Powell appears to want to emulate previous Fed chairman Paul Volcker after pursuing ultra-loose monetary policy that fuelled price instability and enormous inflation in the first place. Volcker raised interest rates to their highest level on record in the early 1980s, eventually halting the late 1970s inflation rise.

For the time being, the FED’s rate hikes and strong language on inflation are boosting the US Dollar Index. However, growing unemployment, declining factory output, dropping house sales, and poor GDP estimates in upcoming reports could indicate a harsh landing for the economy. This would effectively compel central bankers to relent.

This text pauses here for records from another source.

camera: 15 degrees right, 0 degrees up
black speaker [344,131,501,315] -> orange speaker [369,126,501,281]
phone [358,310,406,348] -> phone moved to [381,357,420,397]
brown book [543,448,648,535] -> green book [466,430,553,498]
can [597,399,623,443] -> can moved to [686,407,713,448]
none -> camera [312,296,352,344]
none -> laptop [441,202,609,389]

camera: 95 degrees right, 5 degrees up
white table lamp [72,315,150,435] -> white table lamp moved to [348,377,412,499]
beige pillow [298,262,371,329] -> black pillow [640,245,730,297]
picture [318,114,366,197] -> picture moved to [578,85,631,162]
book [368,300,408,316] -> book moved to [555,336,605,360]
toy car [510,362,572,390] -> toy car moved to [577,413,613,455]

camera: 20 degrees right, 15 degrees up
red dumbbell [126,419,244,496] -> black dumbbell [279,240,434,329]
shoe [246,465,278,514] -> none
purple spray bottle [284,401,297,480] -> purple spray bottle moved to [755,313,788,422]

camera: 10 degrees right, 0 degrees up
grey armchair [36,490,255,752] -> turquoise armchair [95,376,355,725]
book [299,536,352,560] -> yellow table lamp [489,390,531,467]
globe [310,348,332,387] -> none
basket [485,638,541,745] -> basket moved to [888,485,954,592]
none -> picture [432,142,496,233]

Precious metals markets, on the other hand, haven’t exactly been generating stellar returns of late. They have been hampered all year by FED rate hikes, which have increased the value of the US dollar relative to other currencies. And, because markets are always looking forward, we can expect currency and precious metals markets to start reflecting a dovish FED tilt before it occurs. Investors who wait until the FED says that it has completed its rate hikes before positioning themselves for a falling dollar would certainly miss out on some solid gains in hard assets.

Nonetheless, the danger of escalation in the Russia-Ukraine war lends some support to the safe-haven precious metal. Russian President Vladimir Putin announced an emergency partial military mobilisation, which, coupled with economic fears, is weighing on investor sentiment and may limit gold losses.

A persistent break below the previous YTD low, in the $1650 range, could be interpreted as a new trigger for bearish traders. This could have already set the stage for further losses. As a result, a following drop towards the next significant support level, around $1600, is a distinct possibility.

However, there have been some bullish divergences building in recent weeks, particularly in the Silver market. Silver is displaying some relative strength in comparison to financial assets, other commodities, and gold. Since the beginning of the month, Silver has made some movement on the charts. Bulls have cause to be optimistic, and they believe silver will shortly convincingly break over the $20 mark.